## TASK DETAILS
Copy out the material, changing each "Club" to "Cercle" and keeping everything else the same.

(PROVIDED RECORDS begins)

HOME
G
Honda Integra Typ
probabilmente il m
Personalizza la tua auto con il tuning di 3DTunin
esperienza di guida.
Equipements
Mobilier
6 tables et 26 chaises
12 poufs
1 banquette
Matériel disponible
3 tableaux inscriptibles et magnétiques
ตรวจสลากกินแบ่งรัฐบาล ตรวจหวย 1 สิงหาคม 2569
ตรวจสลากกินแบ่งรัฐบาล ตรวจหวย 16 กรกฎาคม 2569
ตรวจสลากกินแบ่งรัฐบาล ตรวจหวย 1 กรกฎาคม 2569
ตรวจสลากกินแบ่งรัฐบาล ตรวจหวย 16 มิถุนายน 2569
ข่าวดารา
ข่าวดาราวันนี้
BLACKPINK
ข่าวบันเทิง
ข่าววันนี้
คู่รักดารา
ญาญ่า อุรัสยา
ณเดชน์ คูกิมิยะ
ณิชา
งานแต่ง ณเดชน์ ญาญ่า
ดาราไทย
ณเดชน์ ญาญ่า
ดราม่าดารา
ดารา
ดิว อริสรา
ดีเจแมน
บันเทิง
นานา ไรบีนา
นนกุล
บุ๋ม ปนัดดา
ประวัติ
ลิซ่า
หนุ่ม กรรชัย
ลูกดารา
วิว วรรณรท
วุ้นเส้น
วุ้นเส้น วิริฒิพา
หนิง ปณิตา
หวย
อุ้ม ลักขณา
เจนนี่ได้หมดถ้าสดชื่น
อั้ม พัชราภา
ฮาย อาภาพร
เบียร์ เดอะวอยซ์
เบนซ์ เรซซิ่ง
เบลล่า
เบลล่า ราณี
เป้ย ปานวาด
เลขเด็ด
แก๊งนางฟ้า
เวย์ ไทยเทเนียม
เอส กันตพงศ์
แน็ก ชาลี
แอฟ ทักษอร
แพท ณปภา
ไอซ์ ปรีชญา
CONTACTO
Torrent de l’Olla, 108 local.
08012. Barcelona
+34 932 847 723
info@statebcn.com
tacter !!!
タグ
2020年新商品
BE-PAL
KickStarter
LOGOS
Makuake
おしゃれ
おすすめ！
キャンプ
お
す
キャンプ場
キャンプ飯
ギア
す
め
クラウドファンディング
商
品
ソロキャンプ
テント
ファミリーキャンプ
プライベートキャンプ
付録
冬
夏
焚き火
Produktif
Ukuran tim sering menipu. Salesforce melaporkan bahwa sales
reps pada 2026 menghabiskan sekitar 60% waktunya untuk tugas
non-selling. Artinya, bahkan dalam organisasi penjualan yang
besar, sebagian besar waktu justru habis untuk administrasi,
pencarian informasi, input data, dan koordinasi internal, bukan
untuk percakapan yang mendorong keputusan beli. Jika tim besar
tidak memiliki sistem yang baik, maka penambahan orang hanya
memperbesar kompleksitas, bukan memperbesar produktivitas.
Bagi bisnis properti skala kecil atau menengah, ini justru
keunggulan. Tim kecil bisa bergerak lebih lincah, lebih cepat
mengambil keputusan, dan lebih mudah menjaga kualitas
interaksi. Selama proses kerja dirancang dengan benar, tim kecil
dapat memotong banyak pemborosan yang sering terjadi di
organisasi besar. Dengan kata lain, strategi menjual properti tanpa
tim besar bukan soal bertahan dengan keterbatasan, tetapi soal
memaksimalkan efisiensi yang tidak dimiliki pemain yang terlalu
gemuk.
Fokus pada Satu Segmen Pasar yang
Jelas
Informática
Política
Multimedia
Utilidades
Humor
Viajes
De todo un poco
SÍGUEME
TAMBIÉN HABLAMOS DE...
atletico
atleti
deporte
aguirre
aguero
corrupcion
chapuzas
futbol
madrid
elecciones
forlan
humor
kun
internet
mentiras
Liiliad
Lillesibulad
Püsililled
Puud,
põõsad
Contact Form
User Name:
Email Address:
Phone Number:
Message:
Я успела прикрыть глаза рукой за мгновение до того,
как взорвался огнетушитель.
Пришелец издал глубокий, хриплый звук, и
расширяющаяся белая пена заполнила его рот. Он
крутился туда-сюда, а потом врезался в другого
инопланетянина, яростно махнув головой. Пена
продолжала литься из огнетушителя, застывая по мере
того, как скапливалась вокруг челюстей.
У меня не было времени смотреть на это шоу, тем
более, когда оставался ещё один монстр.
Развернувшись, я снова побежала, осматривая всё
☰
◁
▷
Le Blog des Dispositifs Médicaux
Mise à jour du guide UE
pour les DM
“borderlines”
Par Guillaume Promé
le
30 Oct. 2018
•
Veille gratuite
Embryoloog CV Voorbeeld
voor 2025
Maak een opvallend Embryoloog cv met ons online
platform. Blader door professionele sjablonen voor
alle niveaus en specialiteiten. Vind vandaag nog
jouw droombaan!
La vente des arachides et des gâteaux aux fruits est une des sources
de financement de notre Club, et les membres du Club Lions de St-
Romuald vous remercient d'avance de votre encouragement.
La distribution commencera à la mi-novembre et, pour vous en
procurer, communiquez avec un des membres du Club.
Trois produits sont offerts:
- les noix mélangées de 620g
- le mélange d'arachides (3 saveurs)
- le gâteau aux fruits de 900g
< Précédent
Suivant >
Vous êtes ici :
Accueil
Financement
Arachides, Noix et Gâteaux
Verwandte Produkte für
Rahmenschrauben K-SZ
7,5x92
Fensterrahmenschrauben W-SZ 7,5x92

(PROVIDED RECORDS ends)

## EXPECTED ANSWER
HOME
G
Honda Integra Typ
probabilmente il m
Personalizza la tua auto con il tuning di 3DTunin
esperienza di guida.
Equipements
Mobilier
6 tables et 26 chaises
12 poufs
1 banquette
Matériel disponible
3 tableaux inscriptibles et magnétiques
ตรวจสลากกินแบ่งรัฐบาล ตรวจหวย 1 สิงหาคม 2569
ตรวจสลากกินแบ่งรัฐบาล ตรวจหวย 16 กรกฎาคม 2569
ตรวจสลากกินแบ่งรัฐบาล ตรวจหวย 1 กรกฎาคม 2569
ตรวจสลากกินแบ่งรัฐบาล ตรวจหวย 16 มิถุนายน 2569
ข่าวดารา
ข่าวดาราวันนี้
BLACKPINK
ข่าวบันเทิง
ข่าววันนี้
คู่รักดารา
ญาญ่า อุรัสยา
ณเดชน์ คูกิมิยะ
ณิชา
งานแต่ง ณเดชน์ ญาญ่า
ดาราไทย
ณเดชน์ ญาญ่า
ดราม่าดารา
ดารา
ดิว อริสรา
ดีเจแมน
บันเทิง
นานา ไรบีนา
นนกุล
บุ๋ม ปนัดดา
ประวัติ
ลิซ่า
หนุ่ม กรรชัย
ลูกดารา
วิว วรรณรท
วุ้นเส้น
วุ้นเส้น วิริฒิพา
หนิง ปณิตา
หวย
อุ้ม ลักขณา
เจนนี่ได้หมดถ้าสดชื่น
อั้ม พัชราภา
ฮาย อาภาพร
เบียร์ เดอะวอยซ์
เบนซ์ เรซซิ่ง
เบลล่า
เบลล่า ราณี
เป้ย ปานวาด
เลขเด็ด
แก๊งนางฟ้า
เวย์ ไทยเทเนียม
เอส กันตพงศ์
แน็ก ชาลี
แอฟ ทักษอร
แพท ณปภา
ไอซ์ ปรีชญา
CONTACTO
Torrent de l’Olla, 108 local.
08012. Barcelona
+34 932 847 723
info@statebcn.com
tacter !!!
タグ
2020年新商品
BE-PAL
KickStarter
LOGOS
Makuake
おしゃれ
おすすめ！
キャンプ
お
す
キャンプ場
キャンプ飯
ギア
す
め
クラウドファンディング
商
品
ソロキャンプ
テント
ファミリーキャンプ
プライベートキャンプ
付録
冬
夏
焚き火
Produktif
Ukuran tim sering menipu. Salesforce melaporkan bahwa sales
reps pada 2026 menghabiskan sekitar 60% waktunya untuk tugas
non-selling. Artinya, bahkan dalam organisasi penjualan yang
besar, sebagian besar waktu justru habis untuk administrasi,
pencarian informasi, input data, dan koordinasi internal, bukan
untuk percakapan yang mendorong keputusan beli. Jika tim besar
tidak memiliki sistem yang baik, maka penambahan orang hanya
memperbesar kompleksitas, bukan memperbesar produktivitas.
Bagi bisnis properti skala kecil atau menengah, ini justru
keunggulan. Tim kecil bisa bergerak lebih lincah, lebih cepat
mengambil keputusan, dan lebih mudah menjaga kualitas
interaksi. Selama proses kerja dirancang dengan benar, tim kecil
dapat memotong banyak pemborosan yang sering terjadi di
organisasi besar. Dengan kata lain, strategi menjual properti tanpa
tim besar bukan soal bertahan dengan keterbatasan, tetapi soal
memaksimalkan efisiensi yang tidak dimiliki pemain yang terlalu
gemuk.
Fokus pada Satu Segmen Pasar yang
Jelas
Informática
Política
Multimedia
Utilidades
Humor
Viajes
De todo un poco
SÍGUEME
TAMBIÉN HABLAMOS DE...
atletico
atleti
deporte
aguirre
aguero
corrupcion
chapuzas
futbol
madrid
elecciones
forlan
humor
kun
internet
mentiras
Liiliad
Lillesibulad
Püsililled
Puud,
põõsad
Contact Form
User Name:
Email Address:
Phone Number:
Message:
Я успела прикрыть глаза рукой за мгновение до того,
как взорвался огнетушитель.
Пришелец издал глубокий, хриплый звук, и
расширяющаяся белая пена заполнила его рот. Он
крутился туда-сюда, а потом врезался в другого
инопланетянина, яростно махнув головой. Пена
продолжала литься из огнетушителя, застывая по мере
того, как скапливалась вокруг челюстей.
У меня не было времени смотреть на это шоу, тем
более, когда оставался ещё один монстр.
Развернувшись, я снова побежала, осматривая всё
☰
◁
▷
Le Blog des Dispositifs Médicaux
Mise à jour du guide UE
pour les DM
“borderlines”
Par Guillaume Promé
le
30 Oct. 2018
•
Veille gratuite
Embryoloog CV Voorbeeld
voor 2025
Maak een opvallend Embryoloog cv met ons online
platform. Blader door professionele sjablonen voor
alle niveaus en specialiteiten. Vind vandaag nog
jouw droombaan!
La vente des arachides et des gâteaux aux fruits est une des sources
de financement de notre Cercle, et les membres du Cercle Lions de St-
Romuald vous remercient d'avance de votre encouragement.
La distribution commencera à la mi-novembre et, pour vous en
procurer, communiquez avec un des membres du Cercle.
Trois produits sont offerts:
- les noix mélangées de 620g
- le mélange d'arachides (3 saveurs)
- le gâteau aux fruits de 900g
< Précédent
Suivant >
Vous êtes ici :
Accueil
Financement
Arachides, Noix et Gâteaux
Verwandte Produkte für
Rahmenschrauben K-SZ
7,5x92
Fensterrahmenschrauben W-SZ 7,5x92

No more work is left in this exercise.